ACTIVITY:
Copy each line below in which the word "picture" occurs.

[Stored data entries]
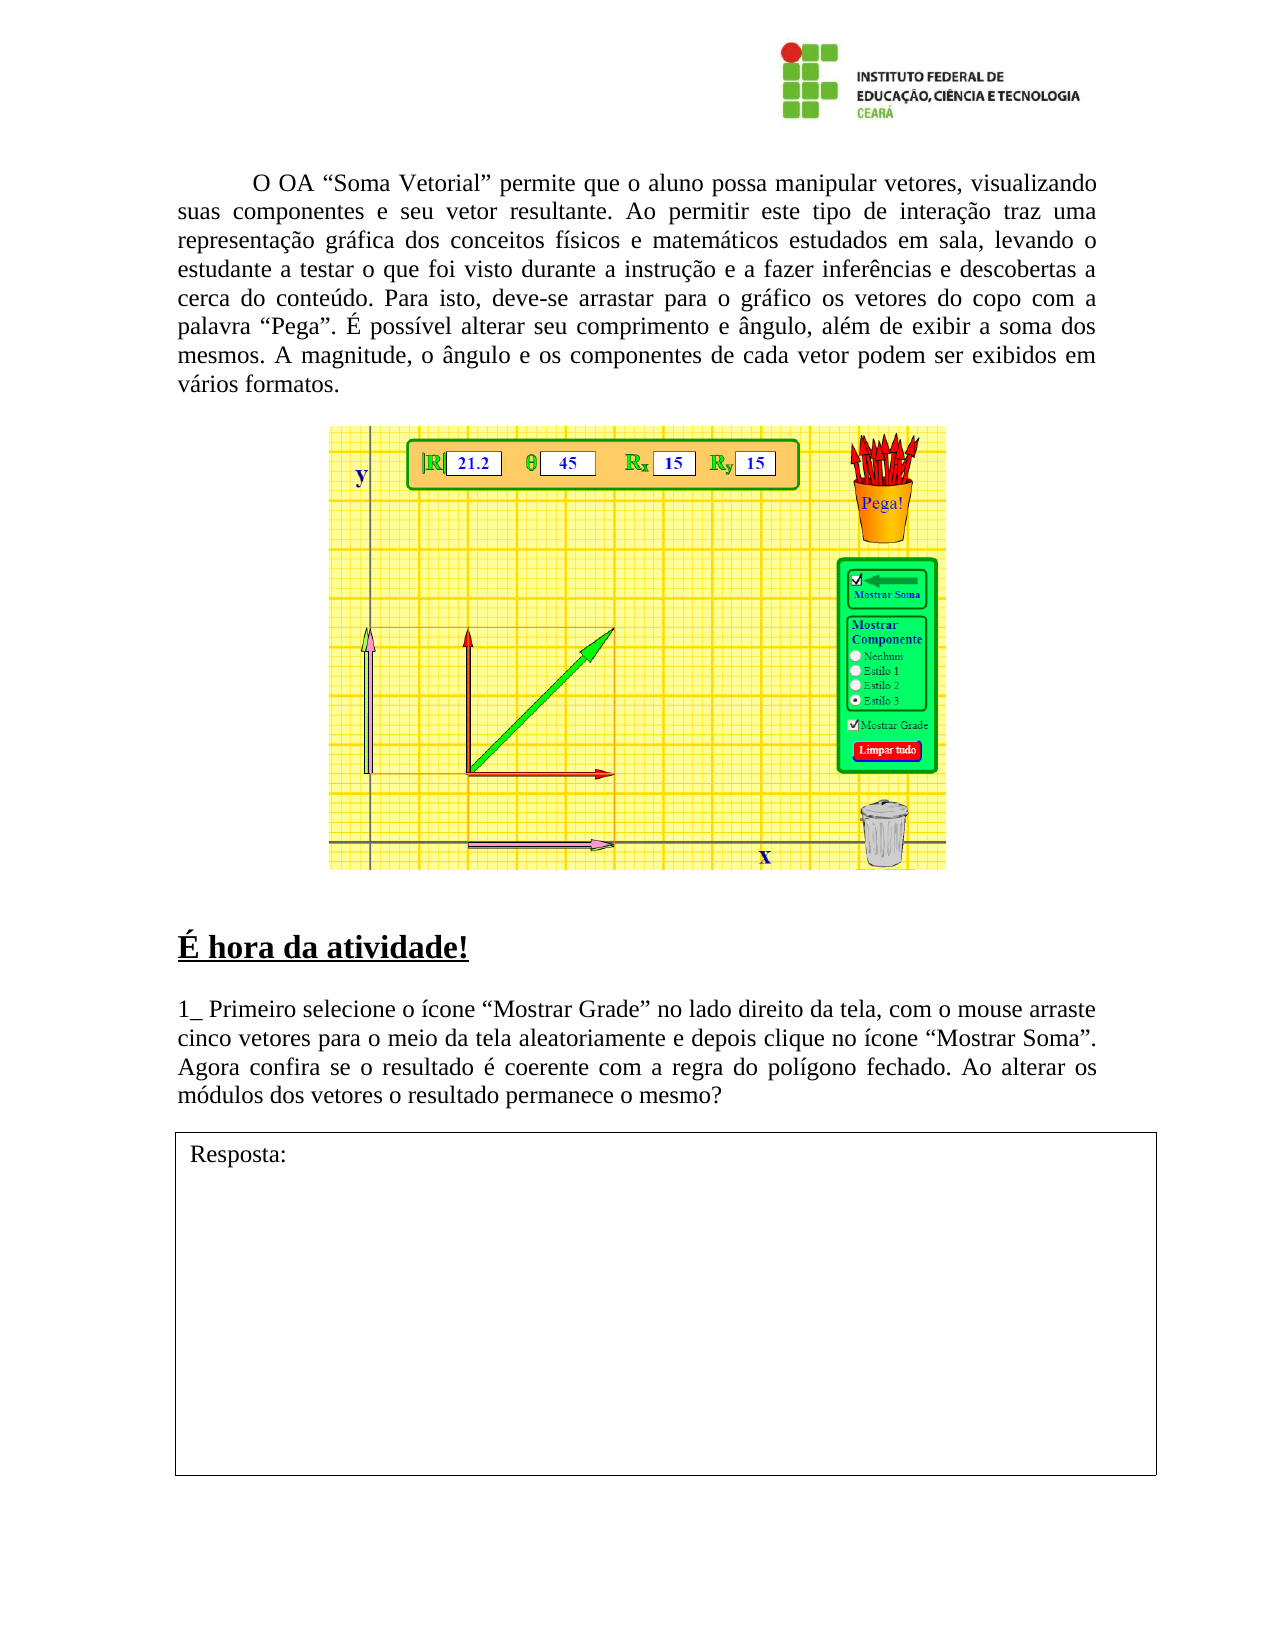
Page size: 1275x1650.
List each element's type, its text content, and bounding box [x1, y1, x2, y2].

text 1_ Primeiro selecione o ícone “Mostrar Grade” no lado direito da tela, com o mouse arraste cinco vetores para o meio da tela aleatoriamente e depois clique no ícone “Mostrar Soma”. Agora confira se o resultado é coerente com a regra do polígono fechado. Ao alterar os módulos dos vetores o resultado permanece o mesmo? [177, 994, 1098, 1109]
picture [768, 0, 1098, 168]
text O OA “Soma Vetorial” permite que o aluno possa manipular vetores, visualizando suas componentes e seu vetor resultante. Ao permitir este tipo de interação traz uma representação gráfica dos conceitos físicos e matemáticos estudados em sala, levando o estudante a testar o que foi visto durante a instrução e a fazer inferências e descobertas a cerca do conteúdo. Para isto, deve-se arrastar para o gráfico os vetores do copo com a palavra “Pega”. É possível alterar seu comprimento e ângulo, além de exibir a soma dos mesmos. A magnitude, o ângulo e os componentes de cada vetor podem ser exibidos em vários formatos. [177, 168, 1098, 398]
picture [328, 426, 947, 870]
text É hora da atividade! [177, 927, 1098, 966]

TASK OUTPUT:
picture [768, 0, 1098, 168]
picture [328, 426, 947, 870]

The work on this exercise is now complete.